*Page excerpt*.
━━━━━━━━━━━━━━━━━━━━━━━━━━━━━━

# Installing MAC OSX 10.5 on Power MAC G5



## kalpesh (Sep 15, 2008)

Hi,
I am trying to install *MAC OS X 10.5* on Power Mac G5, but MAC OS X 10.5 Dual layer DVD(burned copy, not a retail copy) won't work in Power Mac G5 super drive.
So, is there any way to install through External Hard Drive or USB External DVD drive or through another MAC or PC using firewire or network connection?


----------



## kb244 (Apr 23, 2002)

In what way is it "not working"

Is it a burned copy, or a retail copy?

My co-worker is running leopard just fine on his G5 so I know not a compatibility issue.


----------



## monokitty (Jan 26, 2002)

kalpesh said:


> ...but MAC OS X 10.5 Dual layer DVD won't work in Power Mac G5 super drive.


Wrong. Either a defect with your optical drive or disc. More likely the latter, especially if it's a burned disc or a non-retail disc. (i.e.; came with another new Mac, which in that case, no, it will not work on your G5.)

━━━━━━━━━━━━━━━━━━━━━━━━━━━━━━

*Supplied material*.
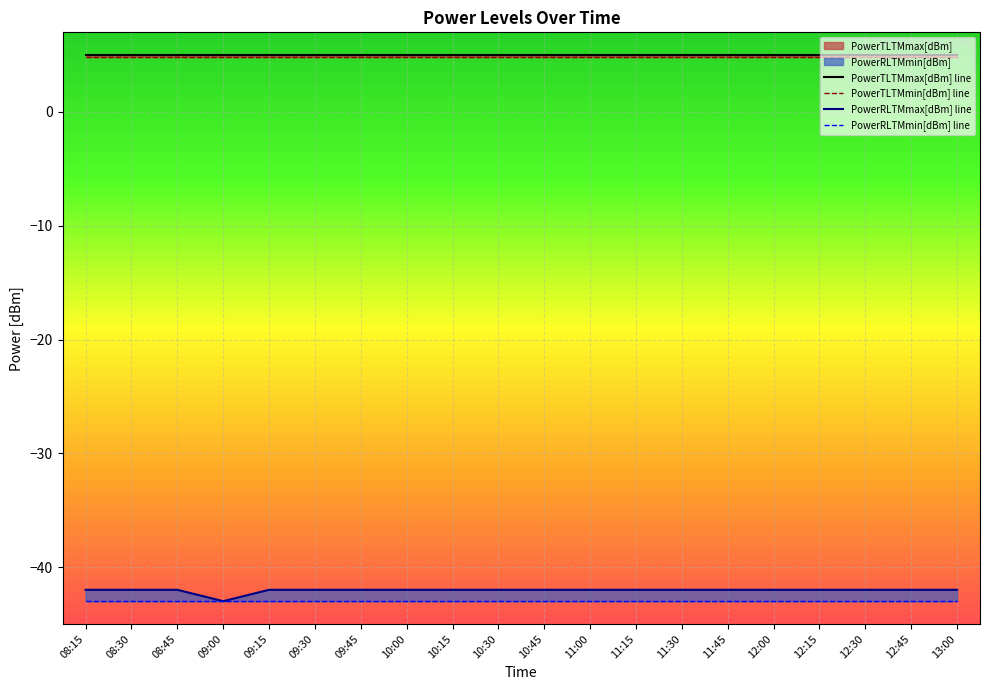

What is the highest value of the PowerRLTMmin[dBm] line series?

-43.0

━━━━━━━━━━━━━━━━━━━━━━━━━━━━━━

Resume the forum thread on installing Mac OS X 10.5 on a Power Mac G5, picking up after its last post. The lines play no part in this.

*Exercise response*.
----------



## Digital_Gary (Sep 18, 2003)

Is this a real retail 10.5 disk? I've seen burned copies have this problem on a few different machines. I've also see a couple G5's have this problem with real 10.5 disks. 

Will the G5 read the disk at all? Does it just not boot from it? 

If it will read it or if you have another computer, you can use Disk Utility to make a disk image of it. Make sure you pick Read/Write with no compression. Once the disk image is done, you can restore the image using Disk Utility to an External hard drive. Then plug the HD into the G5 and hold option on boot. 

It will see the HD as an OS X Install disk and away you go. If you have an old small drive kicking around, I recommend leaving it intact so that in the future, you can use it to install on any machine you have that supports Leopard. All you need is about 10GB.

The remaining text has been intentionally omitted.